We believe that others are at a different level than where we are at or they are somehow immune to anxieties.
Since you cannot look at the fears and concerns of others, you assume that they have little or none with public speaking.
This assumption is quite inaccurate. Look at others as having the same concerns and fears, because they do.
Associating with the human condition instead of feeling isolated gives you the enormous power of connection and social proof.
If you do not believe me, ask someone you respect. Did they fear public speaking and how they got over some of their fears?
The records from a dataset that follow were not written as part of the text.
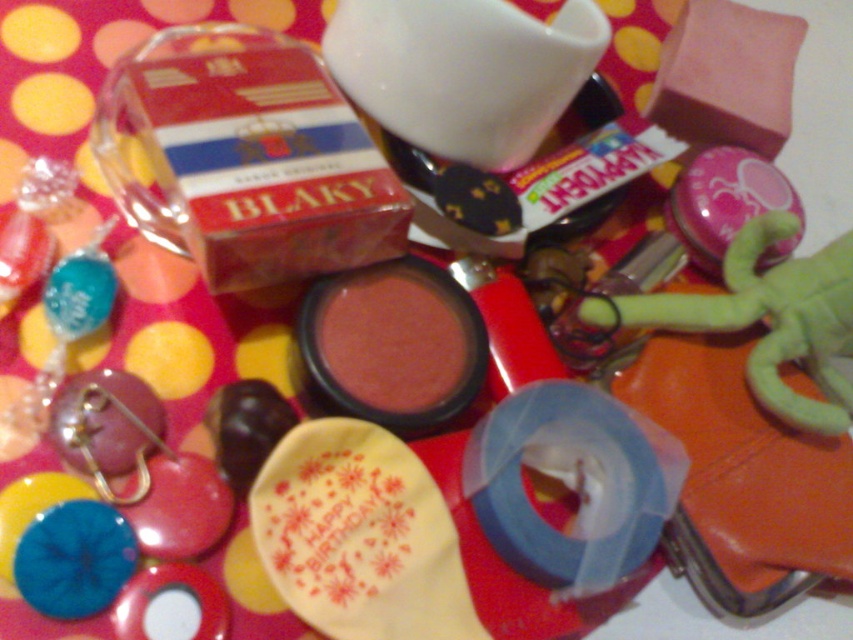
Is point (781, 276) closer to camera compared to point (27, 552)?

No, it is not.

Consider the image. Who is positioned more to the left, green plush toy at lower right or blue rubber band at lower left?

blue rubber band at lower left is more to the left.

Who is more forward, (769,237) or (99,573)?

Point (99,573)

Where is `green plush toy at lower right`? green plush toy at lower right is located at coordinates (766, 320).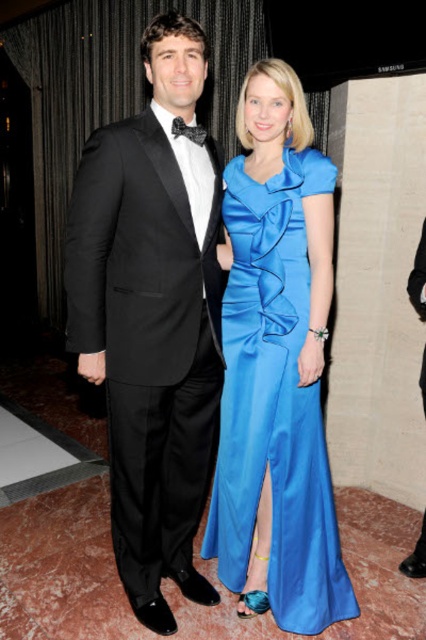
Question: Which point is farther to the camera?

Choices:
 (A) (175, 134)
 (B) (88, 172)

Answer: (A)

Question: Is satin blue dress at center below black satin bow tie at upper center?

Choices:
 (A) yes
 (B) no

Answer: (A)

Question: Where is black satin tuxedo at left located in relation to satin blue dress at center in the image?

Choices:
 (A) right
 (B) left

Answer: (B)

Question: Which point appears closest to the camera in this image?

Choices:
 (A) (271, 371)
 (B) (169, 401)
 (C) (192, 138)

Answer: (C)

Question: Is the position of black satin tuxedo at left more distant than that of satin blue dress at center?

Choices:
 (A) yes
 (B) no

Answer: (B)

Question: Which of these objects is positioned closest to the black satin tuxedo at left?

Choices:
 (A) satin blue dress at center
 (B) black satin bow tie at upper center

Answer: (A)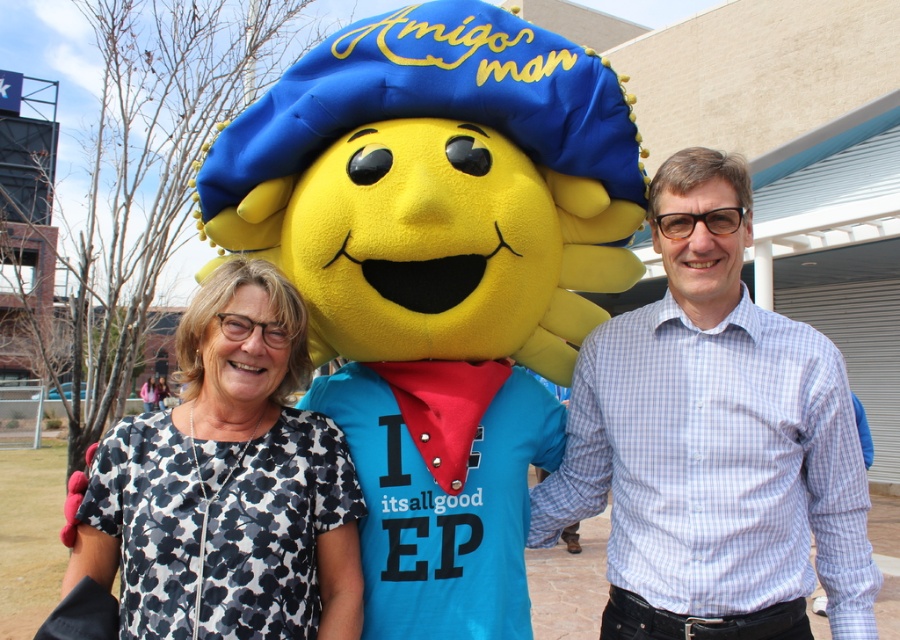
Question: Which point is farther to the camera?

Choices:
 (A) white checkered shirt at center
 (B) white dotted shirt at center
 (C) matte yellow head at center

Answer: (A)

Question: Does matte yellow head at center appear on the right side of white dotted shirt at center?

Choices:
 (A) no
 (B) yes

Answer: (B)

Question: Which of these objects is positioned closest to the matte yellow head at center?

Choices:
 (A) white dotted shirt at center
 (B) white checkered shirt at center

Answer: (A)

Question: Is matte yellow head at center bigger than white dotted shirt at center?

Choices:
 (A) yes
 (B) no

Answer: (A)

Question: Which object appears closest to the camera in this image?

Choices:
 (A) matte yellow head at center
 (B) white dotted shirt at center

Answer: (B)

Question: Is matte yellow head at center above white dotted shirt at center?

Choices:
 (A) yes
 (B) no

Answer: (A)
Get other perspectives and allow them to broaden your perspective on speaking.
Change the perspective of your thinking and make a public appearance and speech into more of the following:
- A fire-side chat with others and not a monologue.
- A form of effective communication.
- Think of your audience as warm friends.
- Smile at them.
- Shake their hands.
- Break the ice before the talk by holding a few casual conversations.
- Instead of jumping in and presenting….I always chat with people and see if they have any problems or questions.
No one can look into your mind and they do not know how anxious you really are. So instead of feeling alienation, try feeling connected with people.
7. Actively Seek Situations Where You Can Present and Speak in Public
“Speech is power: speech is to persuade, to convert, to compel.” -Ralph Waldo Emerson
There are two choices in front of you. The first is to avoid any public seeking engagements. The other and imaginably more scary method is to seek public speaking to slay the dragons of fear.
Next time you have a chance to speak, raise your hand and ask that first question without analyzing it too much.
Remember the more you think in your mind over how you are going to ask your question, the more anxious you become. The trick is to nip the fear in the bud and jump in and speak when you have the opportunity.
Of course, we need to know when to speak up and not interrupt people which is rude in most cultures.
1. Seek public speaking opportunities.
2. Volunteer to present the project that your group made. You may be surprised at how any speaking opportunities that will present themselves.
3. Speak while the anxiety is still small. Do not over analyze and over think or assess for the right way to say something. Think it up, or even write it down and then when it is your turn, speak up immediately. Hijack the anxiety hijack by acting before you have time to ruminate over the worry.